-- Data for this task follows --
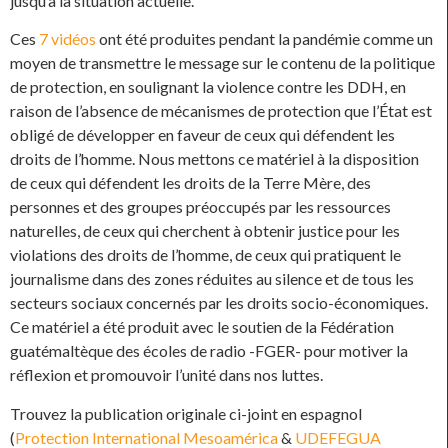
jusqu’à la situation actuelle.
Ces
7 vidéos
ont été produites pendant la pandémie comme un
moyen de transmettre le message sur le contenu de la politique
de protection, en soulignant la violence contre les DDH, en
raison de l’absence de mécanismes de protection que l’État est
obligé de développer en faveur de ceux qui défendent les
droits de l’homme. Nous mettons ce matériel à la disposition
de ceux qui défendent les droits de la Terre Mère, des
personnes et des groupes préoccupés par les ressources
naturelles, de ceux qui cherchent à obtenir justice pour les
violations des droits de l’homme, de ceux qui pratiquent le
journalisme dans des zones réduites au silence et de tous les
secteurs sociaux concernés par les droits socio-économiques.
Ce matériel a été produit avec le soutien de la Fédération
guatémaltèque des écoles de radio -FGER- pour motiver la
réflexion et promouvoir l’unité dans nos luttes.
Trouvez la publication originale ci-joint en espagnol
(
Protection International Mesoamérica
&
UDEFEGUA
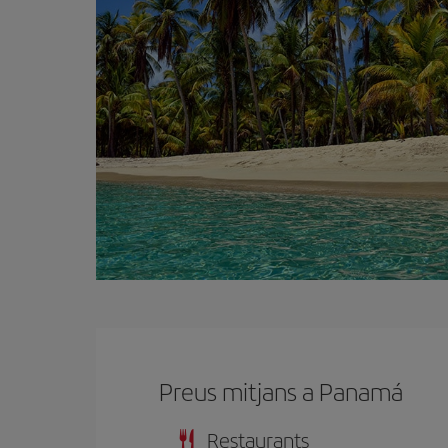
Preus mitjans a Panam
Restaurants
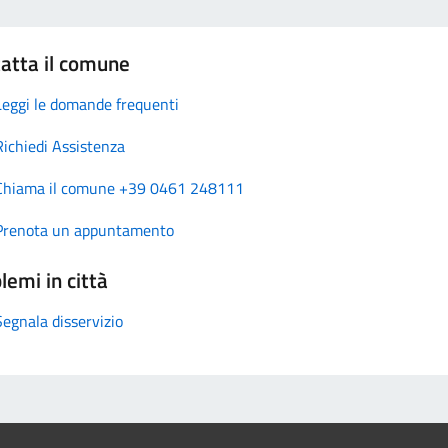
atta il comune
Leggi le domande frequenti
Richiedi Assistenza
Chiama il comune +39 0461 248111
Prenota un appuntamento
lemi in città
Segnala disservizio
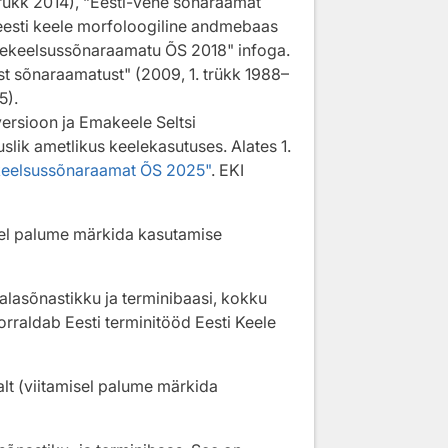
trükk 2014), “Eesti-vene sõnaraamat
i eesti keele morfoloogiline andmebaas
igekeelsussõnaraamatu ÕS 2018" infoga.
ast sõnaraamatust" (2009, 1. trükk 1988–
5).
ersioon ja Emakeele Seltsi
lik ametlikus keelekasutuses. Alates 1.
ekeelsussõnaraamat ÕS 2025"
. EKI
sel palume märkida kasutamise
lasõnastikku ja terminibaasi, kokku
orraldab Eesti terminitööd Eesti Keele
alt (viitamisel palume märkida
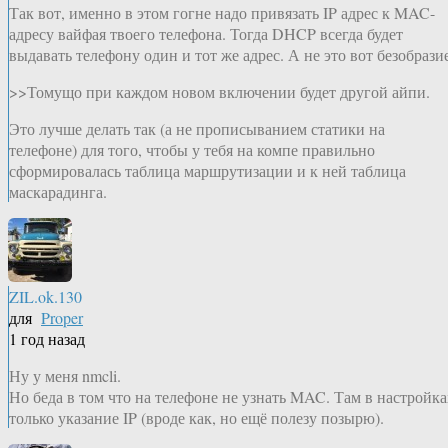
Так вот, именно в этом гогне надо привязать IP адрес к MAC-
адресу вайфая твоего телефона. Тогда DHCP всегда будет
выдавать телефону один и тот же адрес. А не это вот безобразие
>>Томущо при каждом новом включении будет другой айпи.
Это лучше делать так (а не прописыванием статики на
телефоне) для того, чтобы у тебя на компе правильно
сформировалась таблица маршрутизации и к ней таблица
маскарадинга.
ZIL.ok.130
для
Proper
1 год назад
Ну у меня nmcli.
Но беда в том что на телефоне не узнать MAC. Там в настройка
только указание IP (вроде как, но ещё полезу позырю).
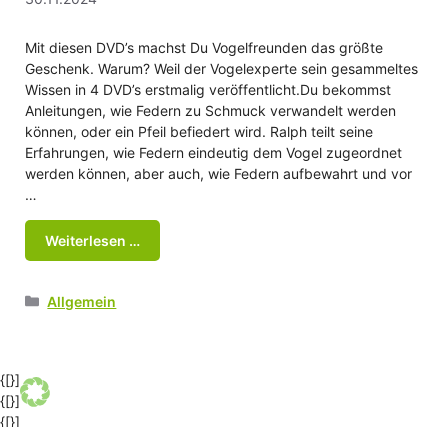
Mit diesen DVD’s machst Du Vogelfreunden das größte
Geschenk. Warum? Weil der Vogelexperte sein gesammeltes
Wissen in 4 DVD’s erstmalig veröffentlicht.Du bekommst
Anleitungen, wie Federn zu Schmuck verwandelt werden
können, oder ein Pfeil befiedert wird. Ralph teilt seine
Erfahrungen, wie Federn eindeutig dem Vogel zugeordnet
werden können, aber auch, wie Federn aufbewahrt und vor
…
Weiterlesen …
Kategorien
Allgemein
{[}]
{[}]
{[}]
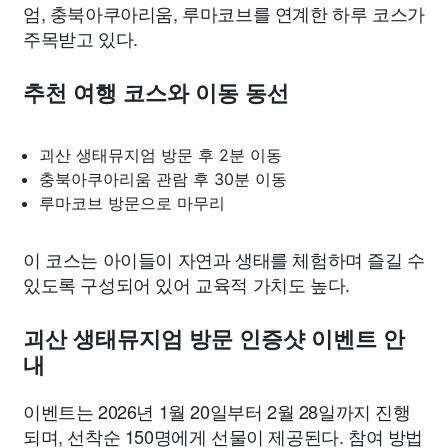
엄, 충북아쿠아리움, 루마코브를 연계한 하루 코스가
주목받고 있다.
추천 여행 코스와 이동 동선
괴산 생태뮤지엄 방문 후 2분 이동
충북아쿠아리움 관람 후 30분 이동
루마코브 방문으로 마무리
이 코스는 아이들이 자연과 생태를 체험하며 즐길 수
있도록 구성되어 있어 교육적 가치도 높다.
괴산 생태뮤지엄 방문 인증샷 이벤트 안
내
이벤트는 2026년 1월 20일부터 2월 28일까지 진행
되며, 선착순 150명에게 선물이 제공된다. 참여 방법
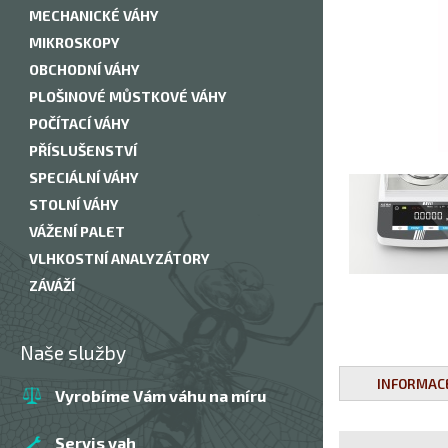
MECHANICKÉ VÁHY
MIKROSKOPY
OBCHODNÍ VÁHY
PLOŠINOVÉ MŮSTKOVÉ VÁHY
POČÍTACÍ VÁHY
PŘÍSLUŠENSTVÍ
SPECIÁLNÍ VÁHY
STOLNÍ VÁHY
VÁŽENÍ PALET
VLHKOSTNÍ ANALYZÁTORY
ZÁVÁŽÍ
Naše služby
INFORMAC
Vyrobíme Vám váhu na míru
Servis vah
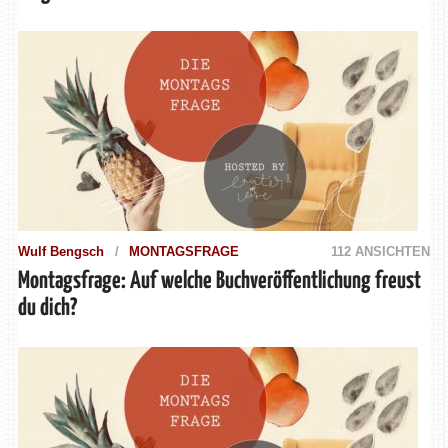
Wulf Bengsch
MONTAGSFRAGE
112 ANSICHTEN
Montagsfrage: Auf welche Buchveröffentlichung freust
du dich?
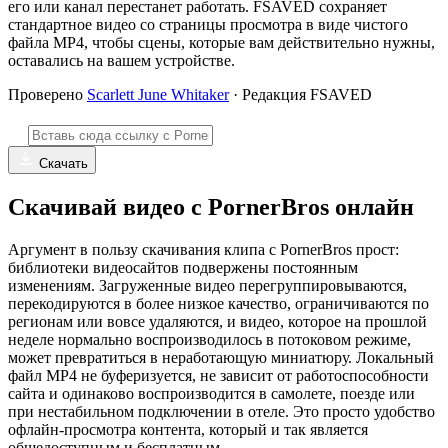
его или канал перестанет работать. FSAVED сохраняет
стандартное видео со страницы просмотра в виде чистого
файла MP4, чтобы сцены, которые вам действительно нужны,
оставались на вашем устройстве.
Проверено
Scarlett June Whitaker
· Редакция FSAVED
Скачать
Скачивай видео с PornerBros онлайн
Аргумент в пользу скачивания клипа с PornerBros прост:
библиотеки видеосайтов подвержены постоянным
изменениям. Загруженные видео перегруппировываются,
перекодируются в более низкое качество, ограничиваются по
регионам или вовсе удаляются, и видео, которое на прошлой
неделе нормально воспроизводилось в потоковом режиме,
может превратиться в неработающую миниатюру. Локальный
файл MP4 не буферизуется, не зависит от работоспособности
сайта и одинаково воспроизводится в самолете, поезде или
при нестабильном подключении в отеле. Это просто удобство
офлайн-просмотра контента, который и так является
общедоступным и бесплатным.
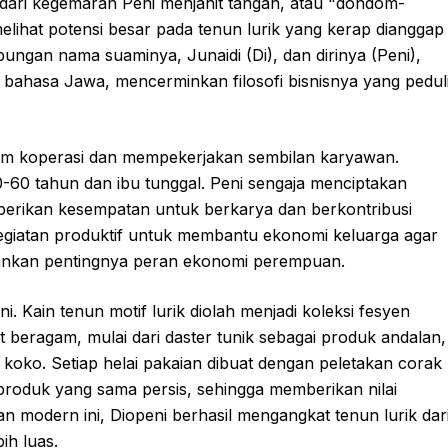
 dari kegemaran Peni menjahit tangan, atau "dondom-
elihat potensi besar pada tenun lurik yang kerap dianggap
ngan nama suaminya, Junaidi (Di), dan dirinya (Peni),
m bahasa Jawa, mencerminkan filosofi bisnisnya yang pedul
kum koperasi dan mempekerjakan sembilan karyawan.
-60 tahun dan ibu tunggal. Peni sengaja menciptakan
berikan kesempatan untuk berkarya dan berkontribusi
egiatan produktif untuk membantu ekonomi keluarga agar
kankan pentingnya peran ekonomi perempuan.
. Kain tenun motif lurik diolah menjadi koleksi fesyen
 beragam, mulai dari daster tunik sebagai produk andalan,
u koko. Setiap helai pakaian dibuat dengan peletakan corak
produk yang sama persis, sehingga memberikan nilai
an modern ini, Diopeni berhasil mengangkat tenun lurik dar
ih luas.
-- Data for this task concluded --
* [Your objective] Using the records above, copy each line that contains "trükk".

* [Task answer]
trükk 2014), “Eesti-vene sõnaraamat
ast sõnaraamatust" (2009, 1. trükk 1988–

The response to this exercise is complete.